Conditional Inpainting — Generating colored interior base on image contour- 3 mins
In this post I detail my first objective/step with regards to the IFT6266 project, being able to generate colors based on the input (contour of image).
Expanding on what was covered so far in class on generative models (not much). I understand the generative part is achieved simply by producing an output and minimize its difference with the target output.
Just like a regular neural net, that difference/loss will be passed through the different parameters and hopefully it will get closer as it trains more and more.
As mentioned in my plan for the project, I will not include any of the captions at this stage.
Dealing with the black square
My initial thought to deal with the black 32x32 square in the middle of the input image, is just to leave it as is and proceed with regular convolution. It will be interesting to see if it really performs and affects the training time.
The model should, in theory, be able to realize that it doesn’t provide any help at all to consider the blacked out portion of the image.
As a first model with a goal of just outputting something that makes the slightest sense, I considered a CNN encoder and then a CNN decoder. The structure of the network is at follows (channels, nb pixels, nb pixels)

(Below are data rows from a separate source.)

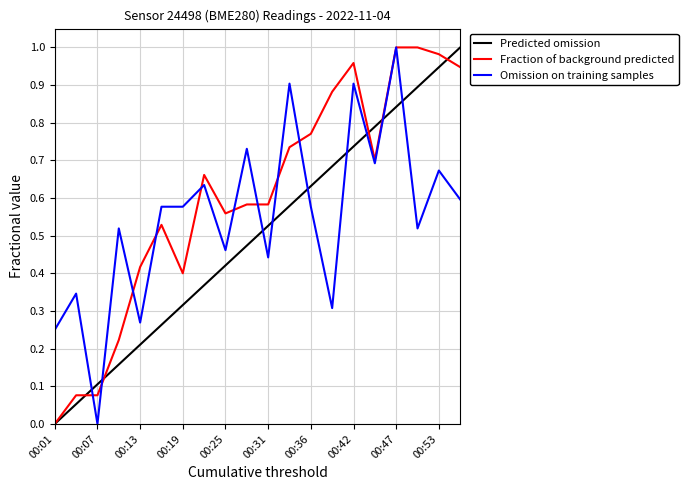

What is the difference between the humidity values at 00:45 and 00:39?

0.4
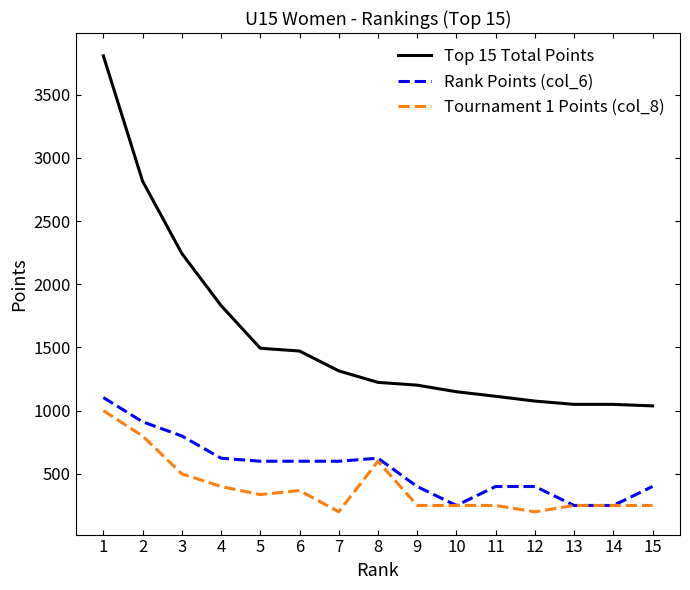

What is the average value of the Top 15 Total Points series?

1592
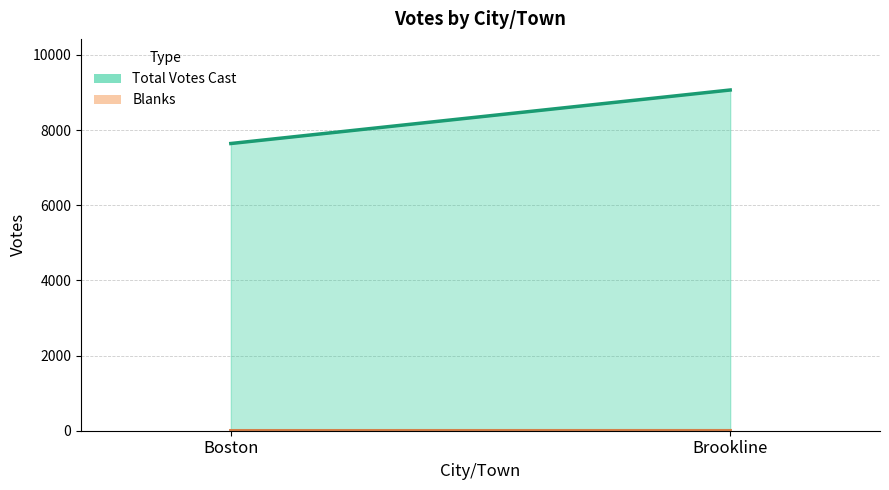

True or false: Blanks has a value of 0 at Boston.

False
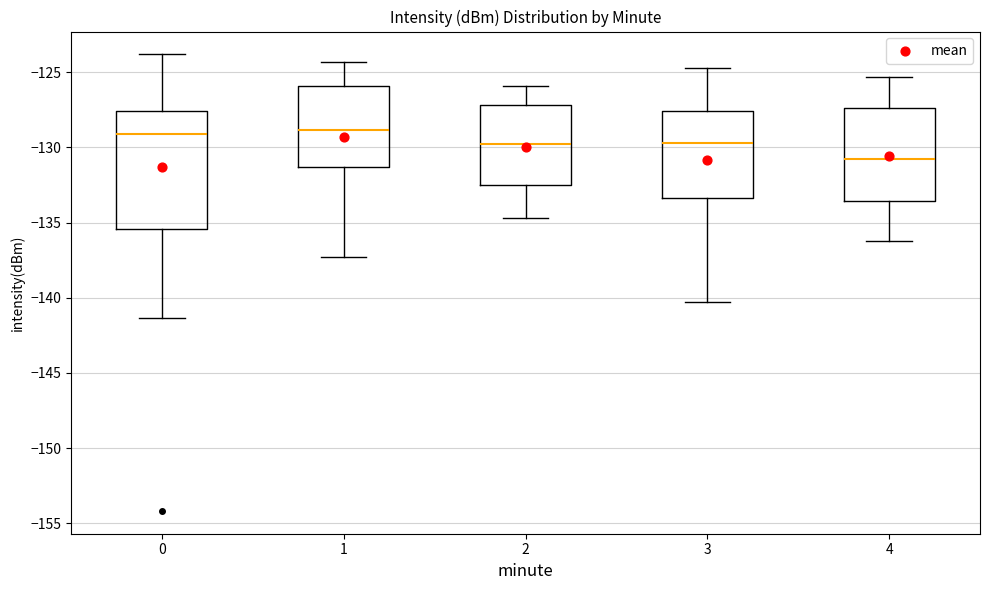

Reading left to right, transcribe this box plot: for each box, give where its median line is, the range the box spans, and where its two whiskers end, as read against the y-axis. The values are not printed on the chart, so give them approximately, as read against the axis.

0: median -129.0, box -135.5 to -127.5, whiskers -141.5 to -124.0
1: median -129.0, box -131.5 to -126.0, whiskers -137.5 to -124.5
2: median -130.0, box -132.5 to -127.0, whiskers -134.5 to -126.0
3: median -129.5, box -133.5 to -127.5, whiskers -140.5 to -124.5
4: median -130.5, box -133.5 to -127.5, whiskers -136.0 to -125.5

- input shape = (3, 64, 64)
- conv1 output shape = (32, 60, 60)
- pool1 output shape = (32, 30, 30)
- conv2 output shape = (32, 24, 24)
- pool2 output shape = (32, 6, 6)
- conv3 output shape = (32, 2, 2)
- pool3 output shape = (32, 1, 1)
- dense1 output shape = (256)
- dense2 output shape = (256)
- reshape output shape = (64, 4, 4)
- tconv1 output shape = (32, 7, 7)
- upsamp1 output shape = (32, 14, 14)
- tconv2 output shape = (3, 16, 16)
- upsamp2 output shape = (3, 32, 32)
To summarize the above network, it encodes the contour into a 32 x 1 x 1 input, and then applies 2 full hidden layers of 256 units. It is then decoded from a reshaped 64 x 4 x 4 into a 3 x 32 x 32 that matches our desired output shape.
A sigmoid is applied to the last transposed convolution layer. This output is then scaled by 255 to be in the appropriate range for generating images.
As a way to evaluate performance, images from the valid set are generated using the true contour of the image and the output of the network. Below is the evolution the predicted image from a random set over the training epochs, with the corresponding true image.
N.B. Due to technical issues, I lost the original images and wasn’t able to regenerate them/find them..I was however able to recover one of the gif. (update – March 29, 2017)
We can notice that the model does learn some different shades of color and is able to fill the center of the image with the right shade/intensity and colors.
Some possible improvements/modifications. First, increase the number of features as the encoding happens, to end up with more inputs to the fully connected layers and decoder. Second, the last layer shouldn’t be an up sample operation (thanks Francis link to his blog) as it reduces the output resolutions to being blocs of the same color!